TASK GOAL:
Pick out and copy every line in the data below that contains the word "newSketch". Upper- and lowercase letters must match.

(Stored items)
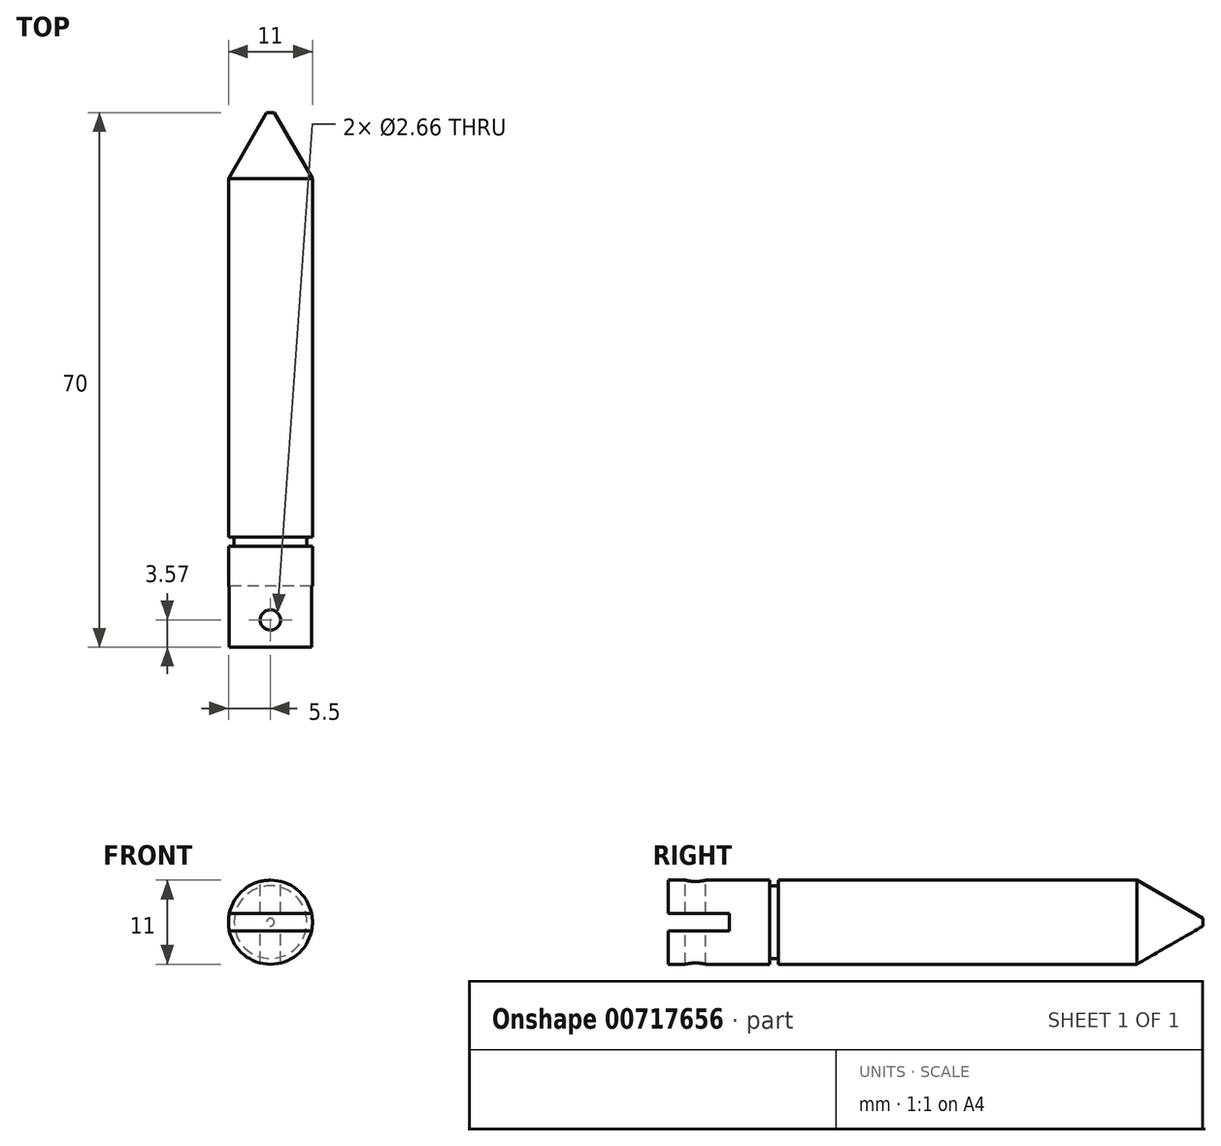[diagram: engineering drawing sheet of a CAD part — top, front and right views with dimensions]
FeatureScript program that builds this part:
annotation { "Feature Type Name" : "Feature", "Feature Type Description" : "" }
export const myFeature = defineFeature(function(context is Context, id is Id, definition is map)
    precondition{}
    {
        {
            var Q0;
            Q0=qCreatedBy(makeId("Front.planeOp"),FACE);
            var sketch = newSketch(context, id + "F0", { "sketchPlane" : qUnion([Q0])});
            skCircle(sketch, "E0", {"center": v(0, 0) * mm, "radius": 5.5 * mm});
            skSolve(sketch);
        }
        {
            var Q0;
            Q0 = qSketchRegion(id + "F0", true);
            extrude(context, id + "F1", {"entities" : qUnion([Q0]), "endBound" : BoundingType.SYMMETRIC, "depth" : 70 * mm, "offsetDistance" : 25 * mm});
        }
        {
            var Q0;
            Q0=makeQuery(id+"F1.opExtrude","CAP_EDGE",EDGE,{"disambiguationData":[OSD([sQuery(id+"F0.wireOp",EDGE,"E0")])],"isStart":true});
            chamfer(context, id + "F2", {"entities" : qUnion([Q0]), "chamferType" : ChamferType.OFFSET_ANGLE, "width" : 5 * mm, "oppositeDirection" : true, "angle" : 60 * degree, "tangentPropagation" : true});
        }
        {
            var Q0;
            Q0=makeQuery(id+"F1.opExtrude","CAP_FACE",FACE,{"disambiguationData":[OSD([sQuery(id+"F0.wireOp",EDGE,"E0")])],"isStart":true});
            var sketch = newSketch(context, id + "F3", { "sketchPlane" : qUnion([Q0])});
            skCircle(sketch, "E1.0", {"center": v(0, 0) * mm, "radius": 0.5 * mm});
            skSolve(sketch);
        }
        {
            var Q0;
            Q0=makeQuery(id+"F1.opExtrude","CAP_FACE",FACE,{"disambiguationData":[OSD([sQuery(id+"F0.wireOp",EDGE,"E0")])],"isStart":false});
            var sketch = newSketch(context, id + "F4", { "sketchPlane" : qUnion([Q0])});
            skLineSegment(sketch, "E2.bottom", {"start": v(6.77, -1.14) * mm, "end": v(-6.77, -1.14) * mm});
            skLineSegment(sketch, "E2.top", {"start": v(6.77, 1.14) * mm, "end": v(-6.77, 1.14) * mm});
            skLineSegment(sketch, "E2.left", {"start": v(6.77, -1.14) * mm, "end": v(6.77, 1.14) * mm});
            skLineSegment(sketch, "E2.right", {"start": v(-6.77, -1.14) * mm, "end": v(-6.77, 1.14) * mm});
            skPoint(sketch, "E2.middle", {"position": v(0, 0) * mm});
            skSolve(sketch);
        }
        {
            var Q0;
            Q0 = qSketchRegion(id + "F4", true);
            extrude(context, id + "F5", {"entities" : qUnion([Q0]), "operationType" : NewBodyOperationType.REMOVE, "oppositeDirection" : true, "depth" : 8 * mm, "offsetDistance" : 25 * mm});
        }
        {
            var Q0;
            Q0=qCreatedBy(makeId("Top.planeOp"),FACE);
            var sketch = newSketch(context, id + "F6", { "sketchPlane" : qUnion([Q0])});
            skCircle(sketch, "E3", {"center": v(0, -31.43) * mm, "radius": 1.33 * mm});
            skSolve(sketch);
        }
        {
            var Q0;
            Q0 = qSketchRegion(id + "F6", true);
            extrude(context, id + "F7", {"entities" : qUnion([Q0]), "operationType" : NewBodyOperationType.REMOVE, "endBound" : BoundingType.SYMMETRIC, "oppositeDirection" : true, "depth" : 20 * mm, "offsetDistance" : 25 * mm});
        }
        {
            var Q0;
            Q0=qCreatedBy(makeId("Right.planeOp"),FACE);
            var sketch = newSketch(context, id + "F8", { "sketchPlane" : qUnion([Q0])});
            skLineSegment(sketch, "E4", {"start": v(26.34, -5.5) * mm, "end": v(-35, -5.5) * mm});
            skLineSegment(sketch, "E5", {"start": v(-35, 5.5) * mm, "end": v(26.34, 5.5) * mm});
            skLineSegment(sketch, "E6.bottom", {"start": v(-21.76, 6.96) * mm, "end": v(-20.56, 6.96) * mm});
            skLineSegment(sketch, "E6.top", {"start": v(-21.76, 4.75) * mm, "end": v(-20.56, 4.75) * mm});
            skLineSegment(sketch, "E6.left", {"start": v(-21.76, 6.96) * mm, "end": v(-21.76, 4.75) * mm});
            skLineSegment(sketch, "E6.right", {"start": v(-20.56, 6.96) * mm, "end": v(-20.56, 4.75) * mm});
            skLineSegment(sketch, "E7", {"start": v(-35, 0) * mm, "end": v(0, 0) * mm, "construction": true});
            skSolve(sketch);
        }
        {
            var Q0;
            Q0 = qSketchRegion(id + "F8", true);
            var Q1;
            Q1=sQuery(id+"F8.wireOp",EDGE,"E7");
            revolve(context, id + "F9", {"operationType" : NewBodyOperationType.REMOVE, "surfaceOperationType" : NewSurfaceOperationType.NEW, "entities" : qUnion([Q0]), "axis" : qUnion([Q1]), "revolveType" : RevolveType.FULL, "oppositeDirection" : true});
        }
        {
            var Q0;
            Q0=makeQuery(id+"F1.opExtrude","SWEPT_BODY",BODY,{"disambiguationData":[OSD([sQuery(id+"F0.wireOp",EDGE,"E0")])]});
            transform(context, id + "F10", {"entities" : qUnion([Q0]), "transformType" : TransformType.TRANSLATION_3D, "dx" : 0 * mm, "dy" : 0 * mm, "dz" : 34 * mm, "makeCopy" : true});
        }
        {
            var Q0;
            Q0=makeQuery(id+"F10.opPattern","COPY",BODY,{"derivedFrom":makeQuery(id+"F1.opExtrude","SWEPT_BODY",BODY,{"disambiguationData":[OSD([sQuery(id+"F0.wireOp",EDGE,"E0")])]}),"instanceName":"1"});
            deleteBodies(context, id + "F11", {"entities" : qUnion([Q0])});
        }
        {
            var Q0;
            Q0=makeQuery(id+"F1.opExtrude","SWEPT_BODY",BODY,{"disambiguationData":[OSD([sQuery(id+"F0.wireOp",EDGE,"E0")])]});
            transform(context, id + "F12", {"entities" : qUnion([Q0]), "transformType" : TransformType.TRANSLATION_3D, "dx" : 0 * mm, "dy" : 0 * mm, "dz" : 0 * mm, "makeCopy" : true});
        }
        {
            var Q0;
            Q0=makeQuery(id+"F1.opExtrude","SWEPT_BODY",BODY,{"disambiguationData":[OSD([sQuery(id+"F0.wireOp",EDGE,"E0")])]});
            deleteBodies(context, id + "F13", {"entities" : qUnion([Q0])});
        }
    });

TASK SOLUTION:
            var sketch = newSketch(context, id + "F0", { "sketchPlane" : qUnion([Q0])});
            var sketch = newSketch(context, id + "F3", { "sketchPlane" : qUnion([Q0])});
            var sketch = newSketch(context, id + "F4", { "sketchPlane" : qUnion([Q0])});
            var sketch = newSketch(context, id + "F6", { "sketchPlane" : qUnion([Q0])});
            var sketch = newSketch(context, id + "F8", { "sketchPlane" : qUnion([Q0])});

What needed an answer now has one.